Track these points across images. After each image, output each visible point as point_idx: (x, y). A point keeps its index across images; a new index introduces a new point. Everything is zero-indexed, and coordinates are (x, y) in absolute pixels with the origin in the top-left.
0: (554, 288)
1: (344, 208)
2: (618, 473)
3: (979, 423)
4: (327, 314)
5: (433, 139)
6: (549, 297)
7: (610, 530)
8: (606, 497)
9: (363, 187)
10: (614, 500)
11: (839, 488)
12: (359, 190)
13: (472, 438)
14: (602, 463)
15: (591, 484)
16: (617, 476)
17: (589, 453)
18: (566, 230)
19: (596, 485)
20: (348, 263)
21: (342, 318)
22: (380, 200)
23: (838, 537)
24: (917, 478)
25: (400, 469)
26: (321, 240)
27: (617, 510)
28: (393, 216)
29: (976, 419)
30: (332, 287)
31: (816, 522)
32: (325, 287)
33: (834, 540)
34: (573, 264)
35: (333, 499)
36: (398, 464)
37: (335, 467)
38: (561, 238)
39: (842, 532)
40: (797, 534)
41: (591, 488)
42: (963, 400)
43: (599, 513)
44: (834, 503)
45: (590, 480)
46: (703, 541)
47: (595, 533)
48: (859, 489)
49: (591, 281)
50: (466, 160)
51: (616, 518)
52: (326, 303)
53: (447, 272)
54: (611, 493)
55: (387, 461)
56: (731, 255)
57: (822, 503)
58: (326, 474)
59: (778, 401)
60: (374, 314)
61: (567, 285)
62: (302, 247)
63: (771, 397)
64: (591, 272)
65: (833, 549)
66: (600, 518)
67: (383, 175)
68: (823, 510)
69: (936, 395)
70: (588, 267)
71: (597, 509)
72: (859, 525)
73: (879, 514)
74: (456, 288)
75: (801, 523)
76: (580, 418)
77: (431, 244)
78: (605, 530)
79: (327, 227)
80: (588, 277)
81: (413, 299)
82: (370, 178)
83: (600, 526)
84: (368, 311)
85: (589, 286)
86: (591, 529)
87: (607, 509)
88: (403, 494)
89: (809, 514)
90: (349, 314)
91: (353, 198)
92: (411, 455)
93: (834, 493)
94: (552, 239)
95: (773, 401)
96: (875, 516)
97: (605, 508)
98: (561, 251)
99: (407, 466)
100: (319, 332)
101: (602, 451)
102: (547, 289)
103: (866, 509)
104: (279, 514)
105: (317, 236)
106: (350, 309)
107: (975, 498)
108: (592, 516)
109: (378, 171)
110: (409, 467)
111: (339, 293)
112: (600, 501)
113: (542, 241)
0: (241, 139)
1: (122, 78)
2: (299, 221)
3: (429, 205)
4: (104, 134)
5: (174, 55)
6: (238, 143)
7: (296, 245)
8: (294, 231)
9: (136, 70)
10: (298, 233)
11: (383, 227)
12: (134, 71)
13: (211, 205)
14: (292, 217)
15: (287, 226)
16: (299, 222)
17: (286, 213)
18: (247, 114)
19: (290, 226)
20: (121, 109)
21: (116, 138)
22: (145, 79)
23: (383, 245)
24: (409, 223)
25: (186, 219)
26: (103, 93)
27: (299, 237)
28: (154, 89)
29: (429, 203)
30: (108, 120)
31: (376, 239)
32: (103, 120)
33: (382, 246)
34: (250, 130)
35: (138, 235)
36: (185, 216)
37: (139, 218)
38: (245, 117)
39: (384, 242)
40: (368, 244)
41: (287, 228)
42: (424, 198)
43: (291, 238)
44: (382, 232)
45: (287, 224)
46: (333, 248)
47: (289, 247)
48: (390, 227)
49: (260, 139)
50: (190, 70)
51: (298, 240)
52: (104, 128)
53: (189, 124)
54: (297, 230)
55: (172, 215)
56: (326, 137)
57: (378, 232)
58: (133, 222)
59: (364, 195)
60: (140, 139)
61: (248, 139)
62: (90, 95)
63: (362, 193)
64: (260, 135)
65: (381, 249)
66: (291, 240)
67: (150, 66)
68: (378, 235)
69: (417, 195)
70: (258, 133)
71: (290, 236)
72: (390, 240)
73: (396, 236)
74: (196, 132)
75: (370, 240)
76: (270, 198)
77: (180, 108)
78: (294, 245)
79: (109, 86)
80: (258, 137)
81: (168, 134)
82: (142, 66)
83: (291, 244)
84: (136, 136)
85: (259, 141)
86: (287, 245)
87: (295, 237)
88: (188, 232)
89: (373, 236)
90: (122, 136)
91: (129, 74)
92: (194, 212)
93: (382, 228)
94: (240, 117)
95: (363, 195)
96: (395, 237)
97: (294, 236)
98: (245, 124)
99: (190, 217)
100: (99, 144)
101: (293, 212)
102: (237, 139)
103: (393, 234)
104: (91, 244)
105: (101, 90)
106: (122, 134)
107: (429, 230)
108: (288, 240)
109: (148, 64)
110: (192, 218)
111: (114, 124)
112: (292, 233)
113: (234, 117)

-------------------------

__Work instructions__:
Quote every line from the very start of the rows above down to and including the line that contains "6: (549, 297)".

__Answer box__:
Track these points across images. After each image, output each visible point as point_idx: (x, y). A point keeps its index across images; a new index introduces a new point. Everything is zero-indexed, and coordinates are (x, y) in absolute pixels with the origin in the top-left.
0: (554, 288)
1: (344, 208)
2: (618, 473)
3: (979, 423)
4: (327, 314)
5: (433, 139)
6: (549, 297)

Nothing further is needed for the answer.